Experts have warned that an imminent crackdown on energy upgrades will trigger an exodus of landlords from the private rented sector.
The Government intends to introduce legislation to ensure all newly let rental properties have a band C Energy Performance Certificate (EPC) rating by 2025. The deadline would be 2028 for existing lets. Hamptons estate agents have estimated that the total cost to upgrade England’s existing rental stock to band C would be £16bn. This would equate to almost half a year’s rental income.
Yet the costs would form a much larger share of rental income in cheaper areas. In London, the cost to landlords would be £2.9bn, or 26pc of the annual rental income from homes in the capital. In the North East, the cost, at £662m, would be much smaller, but because of much lower rents, would be 83pc of the region’s yearly rental income.
But failure to upgrade the EPC will mean a property cannot be rented out, possibly making such homes heavily discounted or unsellable.
John Eastgate, of lender Shawbrook Bank, says landlords need support from the Government and their mortgage providers. Without this, he says, there is a risk that a substantial part of the private rental sector (PRS) will become unrentable and, therefore, unmortgageable in 2025. Trade body UK Finance has also called for landlords to receive more financial support to upgrade their properties.
£10,000 cap on upgrades ‘unaffordable’
Anita Matthews, 61, a landlady with a portfolio of five properties has already begun selling up as a result of the EPC changes. She is selling one each tax year and giving her tenants two years’ notice. She sold one last year and will sell another next April. They will all be gone by the time the EPC rules come into force, she says. She doesn’t want to make anyone homeless, but she cannot afford to implement the upgrades. It would cost her £17,500 to make one property band C, the equivalent of four and a half years’ rental income from the property.
Almost two thirds of landlords would be affected by the introduction of a minimum energy rating of C, a survey by the National Residential Landlords Association (NRLA), a trade body, found earlier this year. If regulations banned rental properties in band D or below, 27pc of those surveyed would exit the market. This would be equivalent to around 784,000 homes being sold up, out of England’s 4.4 million privately rented households.

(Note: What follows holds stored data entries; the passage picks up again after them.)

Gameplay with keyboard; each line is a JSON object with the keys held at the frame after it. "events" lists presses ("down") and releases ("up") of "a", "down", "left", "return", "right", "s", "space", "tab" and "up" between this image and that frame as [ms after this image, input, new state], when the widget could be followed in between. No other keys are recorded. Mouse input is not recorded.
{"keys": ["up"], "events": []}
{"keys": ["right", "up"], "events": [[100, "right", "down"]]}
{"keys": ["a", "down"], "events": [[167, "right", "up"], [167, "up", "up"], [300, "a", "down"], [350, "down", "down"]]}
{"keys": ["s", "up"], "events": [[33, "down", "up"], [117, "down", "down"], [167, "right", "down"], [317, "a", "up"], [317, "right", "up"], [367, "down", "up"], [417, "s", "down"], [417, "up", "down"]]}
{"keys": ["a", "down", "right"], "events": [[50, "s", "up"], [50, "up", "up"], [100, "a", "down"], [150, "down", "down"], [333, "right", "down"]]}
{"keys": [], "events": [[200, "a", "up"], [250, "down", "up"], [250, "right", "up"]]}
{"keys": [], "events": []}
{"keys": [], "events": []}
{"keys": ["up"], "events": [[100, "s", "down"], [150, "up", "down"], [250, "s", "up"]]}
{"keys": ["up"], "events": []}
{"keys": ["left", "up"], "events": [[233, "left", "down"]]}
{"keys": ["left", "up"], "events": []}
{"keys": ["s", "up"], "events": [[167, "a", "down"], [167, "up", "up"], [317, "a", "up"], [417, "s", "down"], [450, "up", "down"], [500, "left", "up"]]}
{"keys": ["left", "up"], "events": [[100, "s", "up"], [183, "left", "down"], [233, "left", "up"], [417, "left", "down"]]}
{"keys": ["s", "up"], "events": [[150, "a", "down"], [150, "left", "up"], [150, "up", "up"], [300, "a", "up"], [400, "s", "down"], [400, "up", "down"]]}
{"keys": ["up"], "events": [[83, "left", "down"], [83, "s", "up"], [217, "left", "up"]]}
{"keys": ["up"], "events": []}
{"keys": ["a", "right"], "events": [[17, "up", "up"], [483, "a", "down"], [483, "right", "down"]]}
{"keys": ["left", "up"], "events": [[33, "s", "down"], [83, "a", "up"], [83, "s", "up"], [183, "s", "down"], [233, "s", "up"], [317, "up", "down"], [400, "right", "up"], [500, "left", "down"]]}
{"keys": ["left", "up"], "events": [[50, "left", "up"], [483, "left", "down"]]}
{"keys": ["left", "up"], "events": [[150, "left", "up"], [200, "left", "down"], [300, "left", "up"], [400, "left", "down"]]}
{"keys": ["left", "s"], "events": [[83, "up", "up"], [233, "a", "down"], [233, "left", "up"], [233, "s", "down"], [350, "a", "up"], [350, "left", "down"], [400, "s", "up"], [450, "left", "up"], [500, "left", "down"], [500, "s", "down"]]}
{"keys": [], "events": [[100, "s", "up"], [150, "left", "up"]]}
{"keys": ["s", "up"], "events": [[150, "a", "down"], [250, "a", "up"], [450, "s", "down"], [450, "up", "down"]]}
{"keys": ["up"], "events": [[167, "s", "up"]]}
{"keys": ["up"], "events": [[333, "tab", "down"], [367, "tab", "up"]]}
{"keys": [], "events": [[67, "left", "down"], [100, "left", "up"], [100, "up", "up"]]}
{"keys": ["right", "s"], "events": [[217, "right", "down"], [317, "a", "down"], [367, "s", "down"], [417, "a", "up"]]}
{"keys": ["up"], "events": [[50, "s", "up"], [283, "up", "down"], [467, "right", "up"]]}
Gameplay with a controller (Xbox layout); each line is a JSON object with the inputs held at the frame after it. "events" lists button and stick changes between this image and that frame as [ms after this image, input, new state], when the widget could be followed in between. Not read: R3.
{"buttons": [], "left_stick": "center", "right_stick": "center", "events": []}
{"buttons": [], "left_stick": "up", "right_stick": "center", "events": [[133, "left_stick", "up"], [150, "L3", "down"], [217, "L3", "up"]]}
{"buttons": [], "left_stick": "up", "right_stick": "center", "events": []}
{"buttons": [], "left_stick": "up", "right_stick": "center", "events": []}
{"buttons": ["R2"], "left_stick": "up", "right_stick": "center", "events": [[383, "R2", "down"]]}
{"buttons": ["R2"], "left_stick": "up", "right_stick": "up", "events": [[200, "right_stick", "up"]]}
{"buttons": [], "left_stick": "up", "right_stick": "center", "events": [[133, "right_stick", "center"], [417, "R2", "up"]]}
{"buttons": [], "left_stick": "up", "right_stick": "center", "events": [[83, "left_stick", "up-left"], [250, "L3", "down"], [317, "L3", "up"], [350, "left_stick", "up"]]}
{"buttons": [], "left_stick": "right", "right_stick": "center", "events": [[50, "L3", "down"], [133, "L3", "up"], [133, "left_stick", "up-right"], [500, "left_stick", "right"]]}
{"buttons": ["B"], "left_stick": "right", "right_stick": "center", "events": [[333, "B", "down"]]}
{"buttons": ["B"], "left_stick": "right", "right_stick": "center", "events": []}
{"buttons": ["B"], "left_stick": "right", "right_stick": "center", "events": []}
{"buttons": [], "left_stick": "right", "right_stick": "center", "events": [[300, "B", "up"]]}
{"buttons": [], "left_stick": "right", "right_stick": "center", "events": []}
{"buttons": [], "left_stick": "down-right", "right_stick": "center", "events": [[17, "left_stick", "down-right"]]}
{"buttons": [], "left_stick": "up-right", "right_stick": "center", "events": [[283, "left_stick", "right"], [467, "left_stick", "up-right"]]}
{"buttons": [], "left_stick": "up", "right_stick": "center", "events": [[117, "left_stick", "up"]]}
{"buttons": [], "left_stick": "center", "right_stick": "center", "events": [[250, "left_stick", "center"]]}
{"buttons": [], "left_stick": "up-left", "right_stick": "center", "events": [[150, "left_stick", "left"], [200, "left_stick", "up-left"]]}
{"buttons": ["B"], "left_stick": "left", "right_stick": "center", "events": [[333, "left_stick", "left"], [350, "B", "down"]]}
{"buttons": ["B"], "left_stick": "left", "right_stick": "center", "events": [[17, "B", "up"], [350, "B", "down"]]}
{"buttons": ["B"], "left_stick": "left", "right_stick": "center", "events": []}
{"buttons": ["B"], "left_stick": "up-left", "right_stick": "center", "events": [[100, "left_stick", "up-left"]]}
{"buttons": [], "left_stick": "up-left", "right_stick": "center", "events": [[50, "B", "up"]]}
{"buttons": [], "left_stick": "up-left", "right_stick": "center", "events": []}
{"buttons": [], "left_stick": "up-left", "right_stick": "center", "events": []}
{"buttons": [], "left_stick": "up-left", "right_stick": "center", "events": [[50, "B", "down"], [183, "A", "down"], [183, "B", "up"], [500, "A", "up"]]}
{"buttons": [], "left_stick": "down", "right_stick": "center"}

The rising costs of materials and labour will further increase the retrofitting by thousands. Although the Government has proposed a £10,000 cap on the amount landlords would have to pay, investors say this would still be unaffordable.
Despite energy upgrades giving owner-occupiers explicit cost benefits by cutting energy bills, they are not a financial incentive for landlords, who usually do not pay these.
Likely long-term squeeze on profitability
The estimated cost of an upgrade of a property from D to C is £6,472, making an annual energy cost saving of £179. But it would take 36 years to pay back the initial investment, even if it meant a landlord could charge higher rents.
There is additionally little incentive in terms of capital appreciation. The price difference between an average band C and band D property is only £5,582, according to analysis by Savills estate agents.
Lucian Cook, of Savills, says expected interest rate rises, which have already increased the costs of buy-to-let mortgages, will further squeeze landlords’ margins. Then there is the question of where they borrow the money to do the works. If it comes from their buy-to-let mortgage, which they can no longer offset against their tax bill, that will put a long-term brake on profitability. Obviously, the risk is it will intensify pressure on the rental supply, and that will push rents to the limits of affordability, he says.
David Fell, of Hamptons, compares the changes with the introduction of the 3pc stamp duty surcharge in 2016. Landlords will probably leave the market and new investor purchases will fall, he says. He adds that those who continue to buy will be incentivised to storm the new-build market, as 95pc of homes built in the past decade are band C or above.